Terwijl ik staar over de grafstenen word ik afgeleid door hun vormen, hun ouderdom en wat er op gebeiteld staat. Namen, data en ook hoop om elkaar ooit opnieuw te zien. Ik zit rustig op een bankje met een gevoel alsof ik een museum bezoek waar ik oude stenen bekijk. Leven is hier niet meer voor mij, die is vertrokken.

Het enige wat hier is achtergebleven zijn de natuurlijke overblijfselen van gestorven mensen, die na verloop van jaren veranderen in stof. Heb ik daar vrede mee? Kan ik hier vrede vinden?

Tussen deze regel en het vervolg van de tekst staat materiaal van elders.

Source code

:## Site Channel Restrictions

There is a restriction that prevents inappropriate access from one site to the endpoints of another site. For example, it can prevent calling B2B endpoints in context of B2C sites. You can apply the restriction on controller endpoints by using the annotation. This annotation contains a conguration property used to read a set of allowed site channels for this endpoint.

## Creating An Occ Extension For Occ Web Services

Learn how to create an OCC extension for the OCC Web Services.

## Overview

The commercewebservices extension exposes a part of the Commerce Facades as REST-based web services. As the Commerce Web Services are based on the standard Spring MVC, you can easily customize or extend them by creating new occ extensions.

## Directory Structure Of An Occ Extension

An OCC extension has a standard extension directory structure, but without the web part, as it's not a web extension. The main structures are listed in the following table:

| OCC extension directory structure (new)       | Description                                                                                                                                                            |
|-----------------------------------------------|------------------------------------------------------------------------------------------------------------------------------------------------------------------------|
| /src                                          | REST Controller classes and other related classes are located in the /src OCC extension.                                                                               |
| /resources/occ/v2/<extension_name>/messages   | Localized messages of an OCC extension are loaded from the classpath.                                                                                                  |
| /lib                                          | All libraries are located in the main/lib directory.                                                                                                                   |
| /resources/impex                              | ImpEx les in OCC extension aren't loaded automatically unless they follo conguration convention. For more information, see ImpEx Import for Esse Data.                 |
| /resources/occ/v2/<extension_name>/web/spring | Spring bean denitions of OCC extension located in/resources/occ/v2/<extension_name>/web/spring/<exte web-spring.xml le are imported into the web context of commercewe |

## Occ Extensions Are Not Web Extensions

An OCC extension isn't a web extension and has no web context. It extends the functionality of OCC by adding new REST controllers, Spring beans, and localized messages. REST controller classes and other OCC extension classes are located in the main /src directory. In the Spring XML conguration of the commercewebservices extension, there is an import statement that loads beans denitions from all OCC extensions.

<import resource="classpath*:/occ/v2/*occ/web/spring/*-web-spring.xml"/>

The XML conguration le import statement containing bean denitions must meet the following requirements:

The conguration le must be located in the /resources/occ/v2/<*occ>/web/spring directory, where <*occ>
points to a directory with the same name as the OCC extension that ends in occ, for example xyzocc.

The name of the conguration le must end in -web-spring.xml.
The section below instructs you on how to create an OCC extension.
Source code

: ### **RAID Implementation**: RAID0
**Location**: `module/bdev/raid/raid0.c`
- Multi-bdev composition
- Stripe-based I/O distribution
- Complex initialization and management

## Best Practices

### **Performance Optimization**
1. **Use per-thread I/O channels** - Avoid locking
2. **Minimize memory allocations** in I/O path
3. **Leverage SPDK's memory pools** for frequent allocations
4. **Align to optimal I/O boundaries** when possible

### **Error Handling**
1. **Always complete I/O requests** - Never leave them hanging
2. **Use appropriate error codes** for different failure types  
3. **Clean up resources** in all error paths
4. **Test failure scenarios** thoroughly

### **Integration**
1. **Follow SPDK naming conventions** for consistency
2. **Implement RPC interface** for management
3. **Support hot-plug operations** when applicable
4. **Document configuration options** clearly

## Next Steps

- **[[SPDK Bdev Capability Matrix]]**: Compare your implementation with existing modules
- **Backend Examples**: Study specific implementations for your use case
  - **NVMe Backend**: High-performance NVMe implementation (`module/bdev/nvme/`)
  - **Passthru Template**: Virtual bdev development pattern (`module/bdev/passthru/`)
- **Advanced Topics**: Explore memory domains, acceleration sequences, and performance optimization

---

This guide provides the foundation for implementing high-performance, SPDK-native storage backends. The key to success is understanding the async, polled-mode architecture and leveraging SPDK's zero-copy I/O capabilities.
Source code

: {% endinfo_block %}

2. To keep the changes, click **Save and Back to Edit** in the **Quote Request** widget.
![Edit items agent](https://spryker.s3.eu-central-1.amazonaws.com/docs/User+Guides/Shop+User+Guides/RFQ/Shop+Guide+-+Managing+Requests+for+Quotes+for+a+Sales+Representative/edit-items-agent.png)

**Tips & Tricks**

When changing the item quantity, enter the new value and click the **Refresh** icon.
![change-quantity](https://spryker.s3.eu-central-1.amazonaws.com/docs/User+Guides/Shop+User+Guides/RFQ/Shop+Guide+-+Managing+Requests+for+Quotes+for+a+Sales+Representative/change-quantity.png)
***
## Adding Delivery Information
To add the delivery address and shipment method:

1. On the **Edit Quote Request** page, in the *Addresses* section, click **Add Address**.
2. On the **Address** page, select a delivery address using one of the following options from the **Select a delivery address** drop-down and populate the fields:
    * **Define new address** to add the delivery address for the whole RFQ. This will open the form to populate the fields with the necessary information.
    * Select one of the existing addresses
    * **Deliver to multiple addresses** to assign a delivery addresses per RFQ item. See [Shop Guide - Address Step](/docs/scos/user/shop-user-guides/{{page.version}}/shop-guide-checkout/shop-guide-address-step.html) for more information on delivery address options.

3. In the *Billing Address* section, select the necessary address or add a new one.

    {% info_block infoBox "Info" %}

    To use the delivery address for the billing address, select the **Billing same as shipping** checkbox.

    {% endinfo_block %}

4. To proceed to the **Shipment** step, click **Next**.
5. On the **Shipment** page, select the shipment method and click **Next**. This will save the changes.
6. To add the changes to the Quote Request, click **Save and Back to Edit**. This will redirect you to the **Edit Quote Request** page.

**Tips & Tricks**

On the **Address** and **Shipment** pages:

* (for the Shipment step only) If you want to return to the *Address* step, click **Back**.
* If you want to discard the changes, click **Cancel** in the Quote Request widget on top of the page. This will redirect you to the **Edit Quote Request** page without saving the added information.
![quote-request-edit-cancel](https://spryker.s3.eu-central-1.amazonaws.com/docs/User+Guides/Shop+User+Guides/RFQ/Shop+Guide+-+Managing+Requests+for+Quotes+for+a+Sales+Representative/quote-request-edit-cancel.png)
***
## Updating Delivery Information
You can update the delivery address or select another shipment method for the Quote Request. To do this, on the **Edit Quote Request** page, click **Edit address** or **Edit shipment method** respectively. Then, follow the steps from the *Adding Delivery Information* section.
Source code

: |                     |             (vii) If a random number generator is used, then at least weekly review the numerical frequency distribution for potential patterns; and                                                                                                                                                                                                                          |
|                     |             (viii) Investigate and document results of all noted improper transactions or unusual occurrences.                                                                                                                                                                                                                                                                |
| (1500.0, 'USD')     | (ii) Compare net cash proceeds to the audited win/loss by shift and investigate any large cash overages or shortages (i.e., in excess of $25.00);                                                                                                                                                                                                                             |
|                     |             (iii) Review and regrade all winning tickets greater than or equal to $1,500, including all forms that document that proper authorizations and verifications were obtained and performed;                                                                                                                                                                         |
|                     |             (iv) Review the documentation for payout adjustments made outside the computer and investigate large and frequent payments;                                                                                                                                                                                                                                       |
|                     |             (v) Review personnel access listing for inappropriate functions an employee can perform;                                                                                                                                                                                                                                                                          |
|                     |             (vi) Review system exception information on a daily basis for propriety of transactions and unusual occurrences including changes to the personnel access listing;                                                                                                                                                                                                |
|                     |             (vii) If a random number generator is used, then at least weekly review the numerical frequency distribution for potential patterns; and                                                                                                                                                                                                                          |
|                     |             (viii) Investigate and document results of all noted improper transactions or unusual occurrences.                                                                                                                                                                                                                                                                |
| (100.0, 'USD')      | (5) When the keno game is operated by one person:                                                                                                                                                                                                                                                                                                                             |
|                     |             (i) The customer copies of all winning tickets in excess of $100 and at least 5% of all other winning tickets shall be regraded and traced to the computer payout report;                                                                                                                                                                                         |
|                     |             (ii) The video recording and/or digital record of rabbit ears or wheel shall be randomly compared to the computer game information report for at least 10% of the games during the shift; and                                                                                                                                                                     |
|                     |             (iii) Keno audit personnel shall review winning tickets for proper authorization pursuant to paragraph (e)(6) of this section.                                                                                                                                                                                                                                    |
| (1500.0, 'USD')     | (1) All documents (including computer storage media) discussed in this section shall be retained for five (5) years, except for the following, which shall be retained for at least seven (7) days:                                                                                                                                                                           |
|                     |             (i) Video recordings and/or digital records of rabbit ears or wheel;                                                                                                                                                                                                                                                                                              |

Om met de eerste vraag te beginnen, ja, ik heb vrede met het gezegde dat we als stof terugkeren. We worden weer de stofdeeltjes die weg dwarrelen in de wind. Toen we nog als mensen rondliepen zagen we onszelf veel groter dan stof. We hadden een ik, een ego. We stelden iemand voor met een naam, een achternaam en een geboortedatum. We leefden met allerlei illusies over onze omgeving en onszelf die de fase van stofdeeltjes ver achter ons lieten. De vraag is natuurlijk: waren we ook echt meer dan stof?

Kan ik vrede vinden op een begraafplaats, heb ik het hier gevonden? Nee, ik vond een museum, waar mensen de laatste eer wordt bewezen door hun geliefden, hun aanbidders, hun familie en vrienden. En als ik hier zelf kom te liggen op mijn ‘laatste rustplaats’ denk ik niet dat ik me daarvan bewust zal zijn. Ook mijn lichaam zal vergaan tot stof en mijn ziel zal zijn vertrokken voordat ik hier naar toe wordt gebracht.

Blijkbaar is vrede veel meer omvattender dan rust. Mijn lichaam zal hier zeker rusten en passief zijn wanneer ik gestorven ben. Ik vermoed echter dat mijn ziel verder reist op zoek naar vrede.